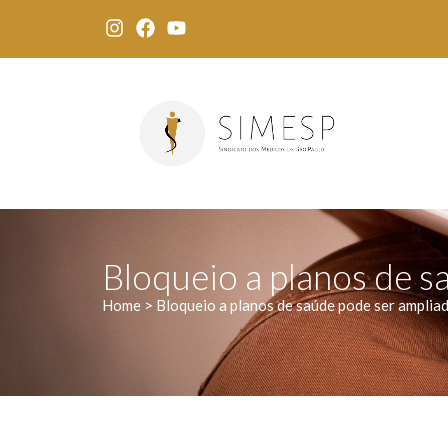
Bloqueio a planos de s
Home > Bloqueio a planos de saúde pode ser amplia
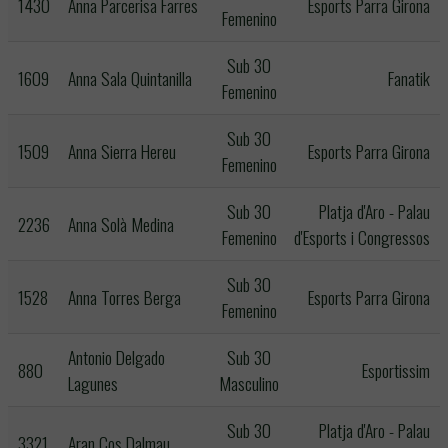
1430
Anna Parcerisa Farres
Esports Parra Girona
Femenino
Sub 30
1609
Anna Sala Quintanilla
Fanatik
Femenino
Sub 30
1509
Anna Sierra Hereu
Esports Parra Girona
Femenino
Sub 30
Platja d'Aro - Palau
2236
Anna Solà Medina
Femenino
d'Esports i Congressos
Sub 30
1528
Anna Torres Berga
Esports Parra Girona
Femenino
Antonio Delgado
Sub 30
880
Esportissim
Lagunes
Masculino
Sub 30
Platja d'Aro - Palau
3321
Aran Cos Dalmau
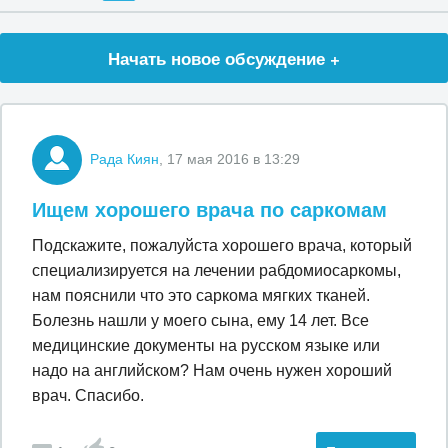
Начать новое обсуждение +
Рада Киян
, 17 мая 2016 в 13:29
Ищем хорошего врача по саркомам
Подскажите, пожалуйста хорошего врача, который
специализируется на лечении рабдомиосаркомы,
нам пояснили что это саркома мягких тканей.
Болезнь нашли у моего сына, ему 14 лет. Все
медицинские документы на русском языке или
надо на английском? Нам очень нужен хороший
врач. Спасибо.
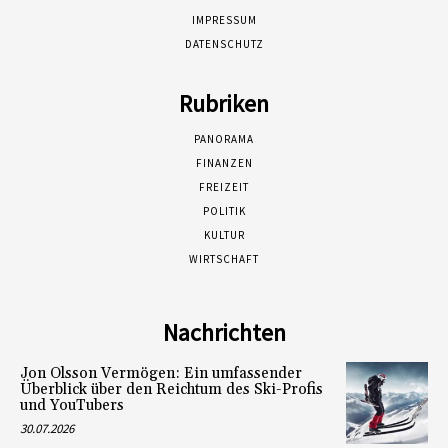
IMPRESSUM
DATENSCHUTZ
Rubriken
PANORAMA
FINANZEN
FREIZEIT
POLITIK
KULTUR
WIRTSCHAFT
Nachrichten
Jon Olsson Vermögen: Ein umfassender
Überblick über den Reichtum des Ski-Profis
und YouTubers
30.07.2026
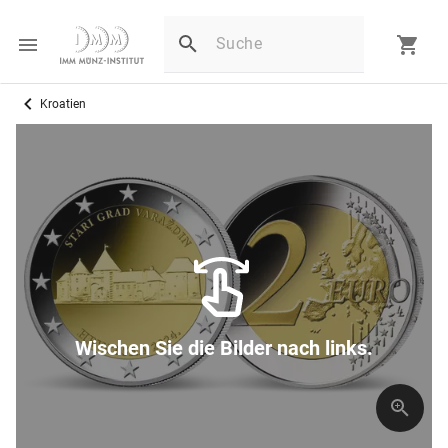
Kroatien
Wischen Sie die Bilder nach links.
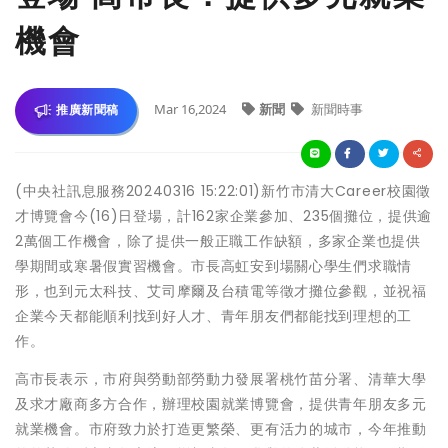
機會
Mar 16,2024
新聞
新聞時事
推廣新聞稿
(中央社訊息服務20240316 15:22:01)新竹市清大Career校園徵
才博覽會今(16)日登場，計162家企業參加、235個攤位，提供逾
2萬個工作機會，除了提供一般正職工作缺額，多家企業也提供
學期間或寒暑假實習機會。市長高虹安到場關心學生們求職情
形，也到元太科技、艾司摩爾及台積電等徵才攤位參觀，並祝福
企業今天都能順利找到好人才、青年朋友們都能找到理想的工
作。
高市長表示，市府與勞動部勞動力發展署桃竹苗分署、清華大學
及求才廠商多方合作，辦理校園就業博覽會，提供青年朋友多元
就業機會。市府致力於打造更繁榮、更有活力的城市，今年推動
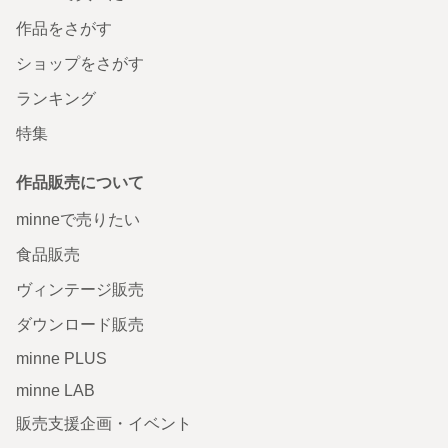
作品をさがす
ショップをさがす
ランキング
特集
作品販売について
minneで売りたい
食品販売
ヴィンテージ販売
ダウンロード販売
minne PLUS
minne LAB
販売支援企画・イベント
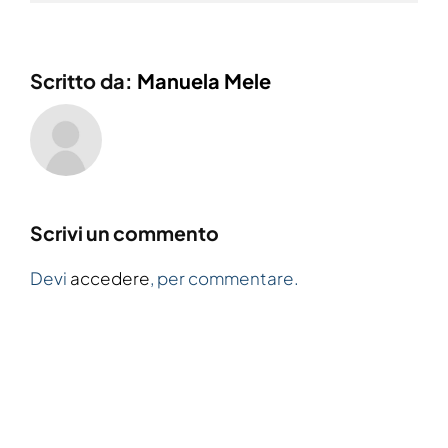
Scritto da:
Manuela Mele
Scrivi un commento
Devi
accedere
, per commentare.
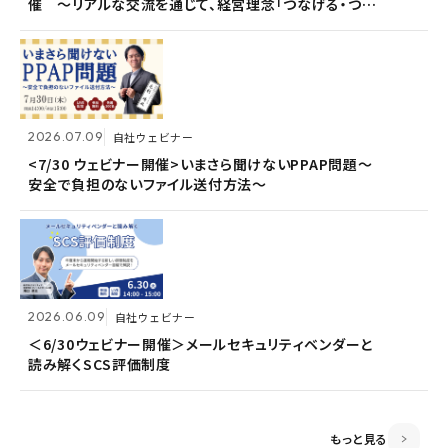
催 〜リアルな交流を通じて、経営理念「つなげる・つな
催 〜リアルな交流を通じて、経営理念「つなげる・つな
<7/30 ウェビナー開催>いまさら聞けないPPAP問題～
がる想いを未来へつなぐ」を体現〜
がる想いを未来へつなぐ」を体現〜
安全で負担のないファイル送付方法～
2026.07.09
2026.07.09
自社ウェビナー
自社ウェビナー
2026.06.09
自社ウェビナー
<7/30 ウェビナー開催>いまさら聞けないPPAP問題～
<7/30 ウェビナー開催>いまさら聞けないPPAP問題～
安全で負担のないファイル送付方法～
安全で負担のないファイル送付方法～
＜6/30ウェビナー開催＞メールセキュリティベンダーと
読み解くSCS評価制度
2026.06.09
2026.06.09
自社ウェビナー
自社ウェビナー
2026.04.28
共催ウェビナー
＜6/30ウェビナー開催＞メールセキュリティベンダーと
＜6/30ウェビナー開催＞メールセキュリティベンダーと
読み解くSCS評価制度
読み解くSCS評価制度
＜5/21ウェビナー開催＞ゼロトラスト思考～信用しない
前提のSSOとメールセキュリティ～
もっと見る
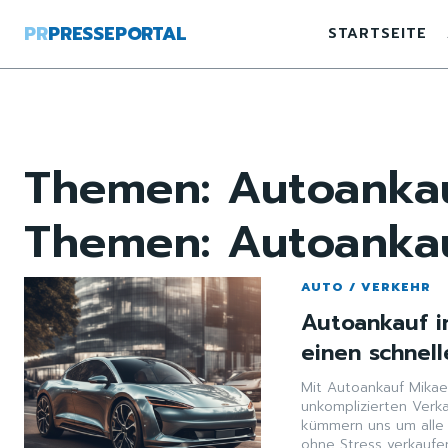
PR
PRESSEPORTAL
STARTSEITE
Themen:
Autoankau
Themen:
Autoankau
AUTO / VERKEHR
Autoankauf i
einen schnel
Mit Autoankauf Mikael
unkomplizierten Verka
kümmern uns um alle 
ohne Stress verkaufe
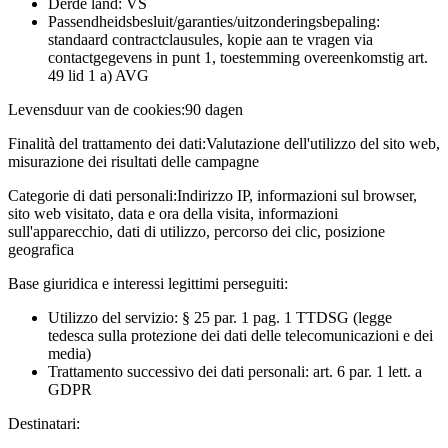
Derde land: VS
Passendheidsbesluit/garanties/uitzonderingsbepaling:
standaard contractclausules, kopie aan te vragen via
contactgegevens in punt 1, toestemming overeenkomstig art.
49 lid 1 a) AVG
Levensduur van de cookies:
90 dagen
Finalità del trattamento dei dati:
Valutazione dell'utilizzo del sito web,
misurazione dei risultati delle campagne
Categorie di dati personali:
Indirizzo IP, informazioni sul browser,
sito web visitato, data e ora della visita, informazioni
sull'apparecchio, dati di utilizzo, percorso dei clic, posizione
geografica
Base giuridica e interessi legittimi perseguiti:
Utilizzo del servizio: § 25 par. 1 pag. 1 TTDSG (legge
tedesca sulla protezione dei dati delle telecomunicazioni e dei
media)
Trattamento successivo dei dati personali: art. 6 par. 1 lett. a
GDPR
Destinatari:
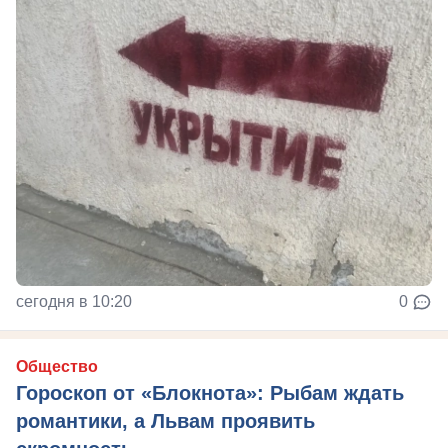
сегодня в 10:20
0
Общество
Гороскоп от «Блокнота»: Рыбам ждать
романтики, а Львам проявить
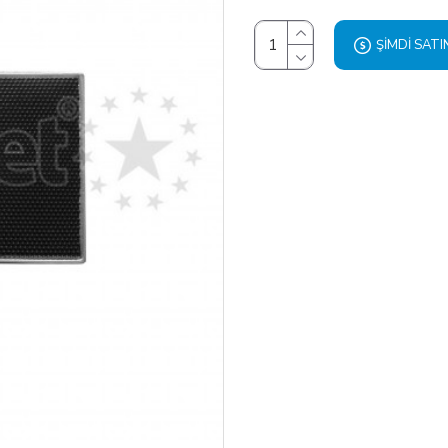
ŞIMDI SATI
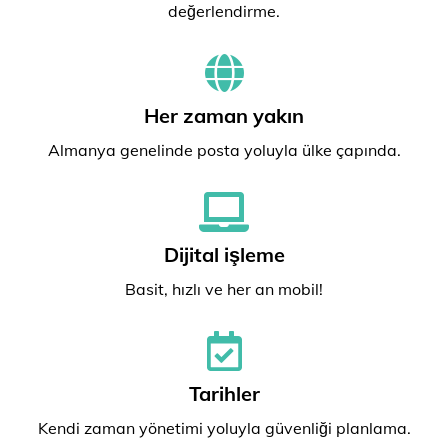
değerlendirme.
Her zaman yakın
Almanya genelinde posta yoluyla ülke çapında.
Dijital işleme
Basit, hızlı ve her an mobil!
Tarihler
Kendi zaman yönetimi yoluyla güvenliği planlama.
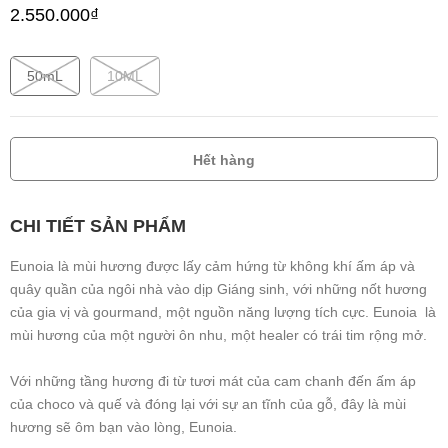
2.550.000₫
50mL
10ML
Hết hàng
CHI TIẾT SẢN PHẨM
Eunoia là mùi hương được lấy cảm hứng từ không khí ấm áp và
quây quần của ngôi nhà vào dịp Giáng sinh, với những nốt hương
của gia vị và gourmand, một nguồn năng lượng tích cực. Eunoia là
mùi hương của một người ôn nhu, một healer có trái tim rộng mở.
Với những tầng hương đi từ tươi mát của cam chanh đến ấm áp
của choco và quế và đóng lại với sự an tĩnh của gỗ, đây là mùi
hương sẽ ôm bạn vào lòng, Eunoia.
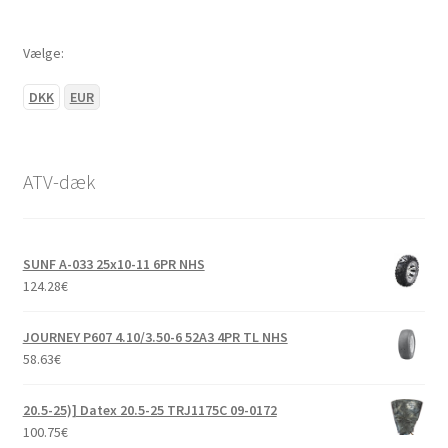
Vælge:
DKK
EUR
ATV-dæk
SUNF A-033 25x10-11 6PR NHS
124.28
€
JOURNEY P607 4.10/3.50-6 52A3 4PR TL NHS
58.63
€
20.5-25)] Datex 20.5-25 TRJ1175C 09-0172
100.75
€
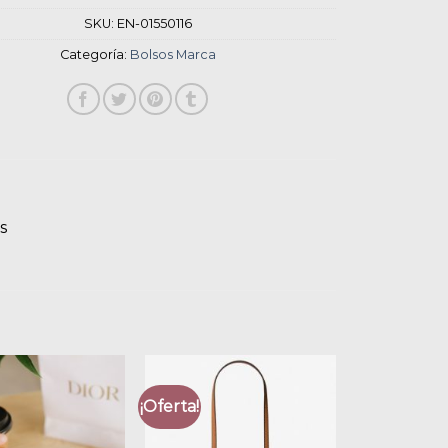
SKU:
EN-01550116
Categoría:
Bolsos Marca
s
¡Oferta!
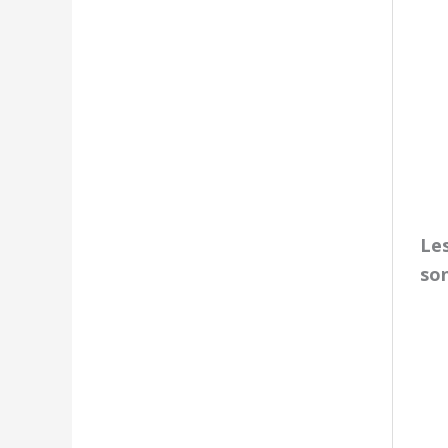
Les
so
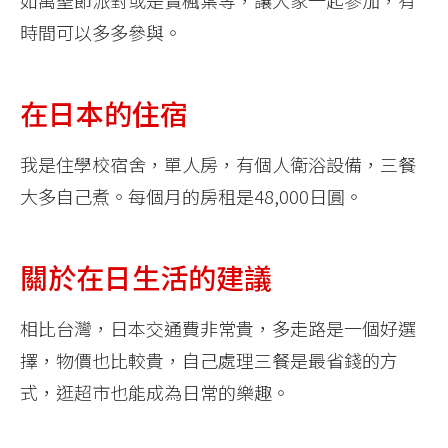
時間可以多多參與。
在日本的住宿
我是住學校宿舍，單人房，有個人衛浴設備，三餐
大多自己煮。每個月的房租是48,000日圓。
關於在日生活的建議
相比台灣，日本交通費非常貴，多走路是一個好選
擇，物價也比較貴，自己處理三餐是最省錢的方
式，逛超市也能成為日常的樂趣。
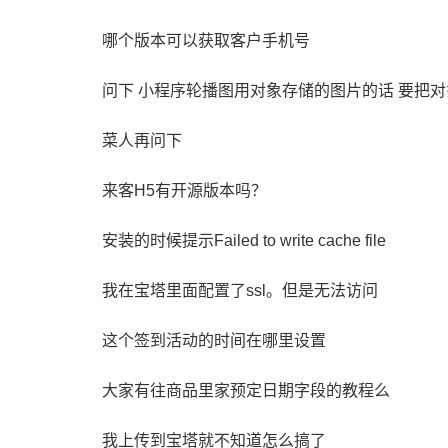
哪个版本可以获取客户手机号
菜人再问下
来客H5有开源版本吗？
安装的时候提示Failed to write cache file
我在宝塔里面配置了ssl。但是无法访问
这个签到活动的时间在哪里设置
大家有往商品里家预定日期字段的教程么
我上传到宝塔就不知道怎么搞了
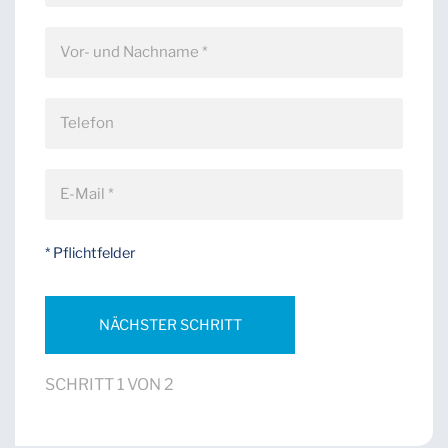
* Pflichtfelder
SCHRITT 1 VON 2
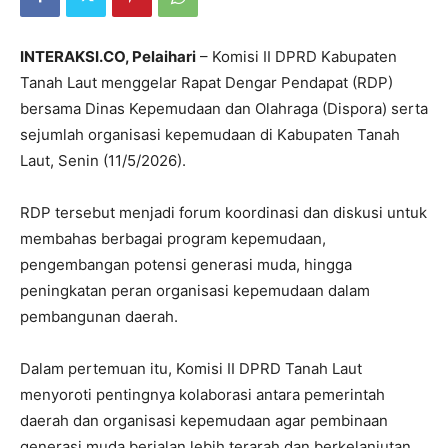
INTERAKSI.CO, Pelaihari
– Komisi II DPRD Kabupaten
Tanah Laut menggelar Rapat Dengar Pendapat (RDP)
bersama Dinas Kepemudaan dan Olahraga (Dispora) serta
sejumlah organisasi kepemudaan di Kabupaten Tanah
Laut, Senin (11/5/2026).
RDP tersebut menjadi forum koordinasi dan diskusi untuk
membahas berbagai program kepemudaan,
pengembangan potensi generasi muda, hingga
peningkatan peran organisasi kepemudaan dalam
pembangunan daerah.
Dalam pertemuan itu, Komisi II DPRD Tanah Laut
menyoroti pentingnya kolaborasi antara pemerintah
daerah dan organisasi kepemudaan agar pembinaan
generasi muda berjalan lebih terarah dan berkelanjutan.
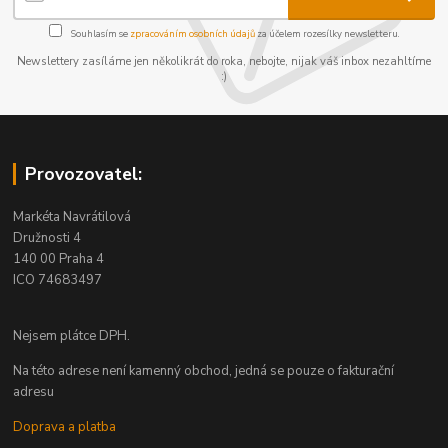
Souhlasím se
zpracováním osobních údajů
za účelem rozesílky newsletteru.
Newslettery zasíláme jen několikrát do roka, nebojte, nijak váš inbox nezahltíme
:)
Provozovatel:
Markéta Navrátilová
Družnosti 4
140 00 Praha 4
ICO 74683497
Nejsem plátce DPH.
Na této adrese není kamenný obchod, jedná se pouze o fakturační
adresu
Doprava a platba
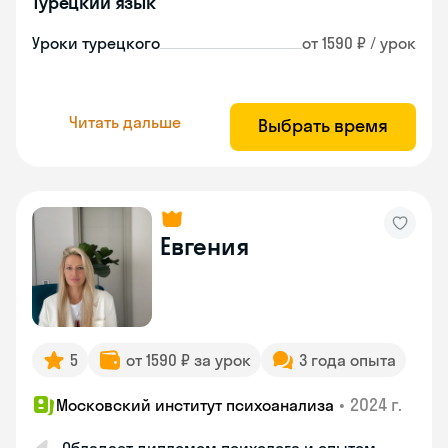
Турецкий язык
Уроки турецкого
от 1590 ₽ / урок
Читать дальше
Выбрать время
Евгения
5
от 1590 ₽ за урок
3 года опыта
•
2024 г.
Московский институт психоанализа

Work to complete: Every line above that has the string "những" needs to be copied.

Solution for this exercise:
quây quần của ngôi nhà vào dịp Giáng sinh, với những nốt hương
Với những tầng hương đi từ tươi mát của cam chanh đến ấm áp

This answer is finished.